- Inspired by this Dieter Rams' principle of design, and with a very modernistic logic, we developed this concept for the Helvetica documentary film website. Using a very strong grid, a modular structure and a simple navigation interface, we tryed to gather different content that could be related somehow with the movie, using it as an organizer of this information.This is a project for university. All the content is simulated and every rights belong to their respective owners.(Massimo Vignelli, Stefan Sagmeister, Erik Spiekermann, Michael C. Place - Build, Experimental Jetset, Gary Hustwit)
- Helvetica is a feature-length independent film about typography, graphic design and global visual culture. It looks at the proliferation of one typeface (which celebrated its 50th birthday in 2007) as part of a larger conversation about the way type affects our lives. The film is an exploration of urban spaces in major cities and the type that inhabits them, and a fluid discussion with renowned designers about their work, the creative process, and the choices and aesthetics behind their use of type.

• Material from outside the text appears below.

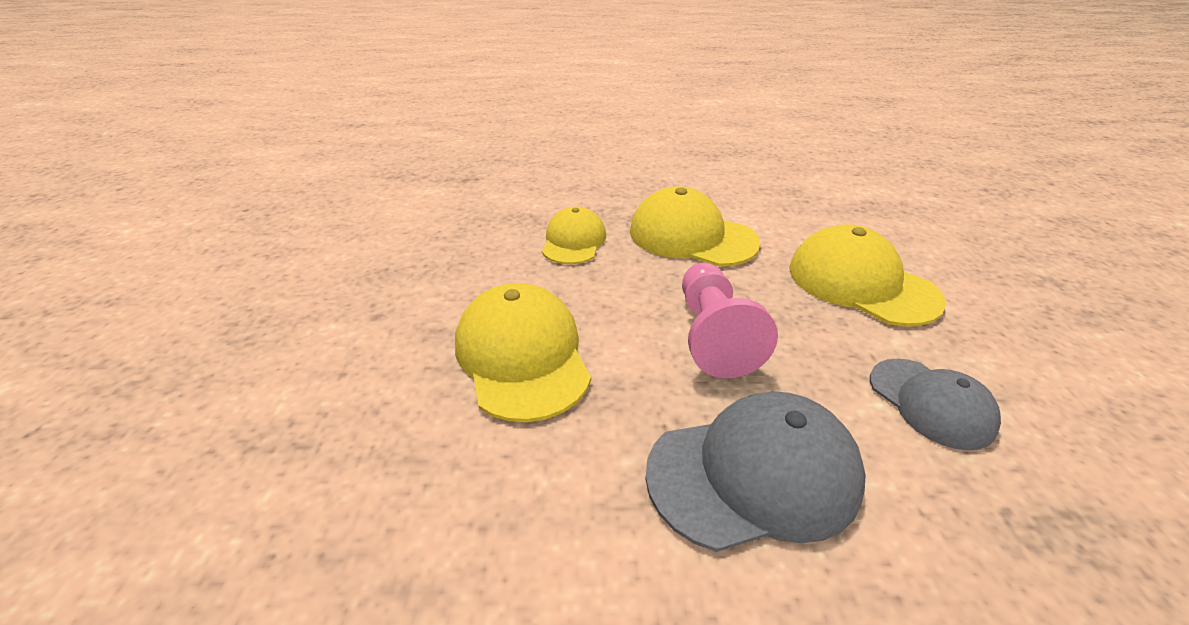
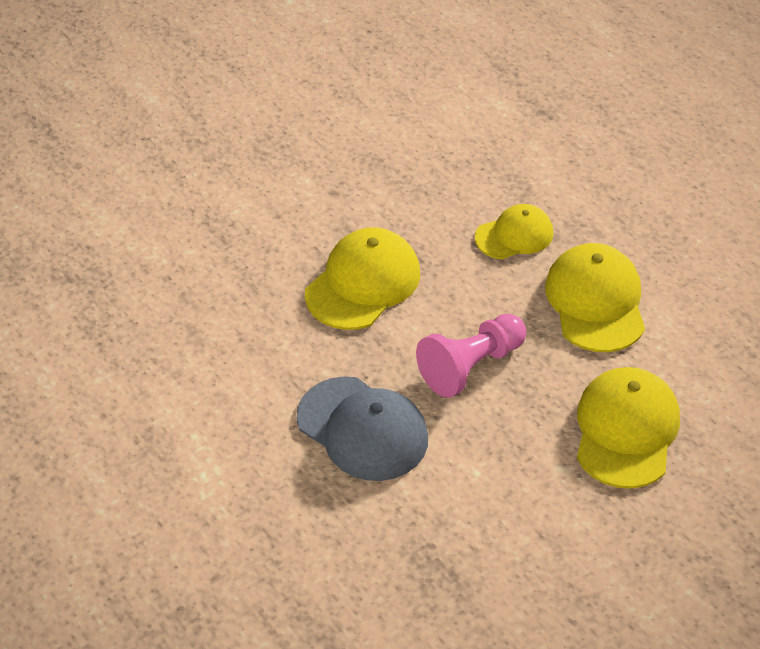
camera: 55 degrees right, 10 degrees up
grey cap [870,359,1001,450] -> none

- Helvetica was developed by Max Miedinger with Edüard Hoffmann in 1957 for the Haas Type Foundry in Münchenstein, Switzerland. In the late 1950s, the European design world saw a revival of older sans-serif typefaces such as the German face Akzidenz Grotesk. Haas director Hoffmann commissioned Miedinger, a former employee and freelance designer, to draw an updated sans-serif typeface to add to their line. The result was called Neue Haas Grotesk, but its name was later changed to Helvetica, derived from Helvetia, the Latin name for Switzerland, when Haas' German parent companies Stempel and Linotype began marketing the font internationally in 1961.
Introduced amidst a wave of popularity of Swiss design, and fueled by advertising agencies selling this new design style to their clients, Helvetica quickly appeared in corporate logos, signage for transportation systems, fine art prints, and myriad other uses worldwide. Inclusion of the font in home computer systems such as the Apple Macintosh in 1984 only further cemented its ubiquity.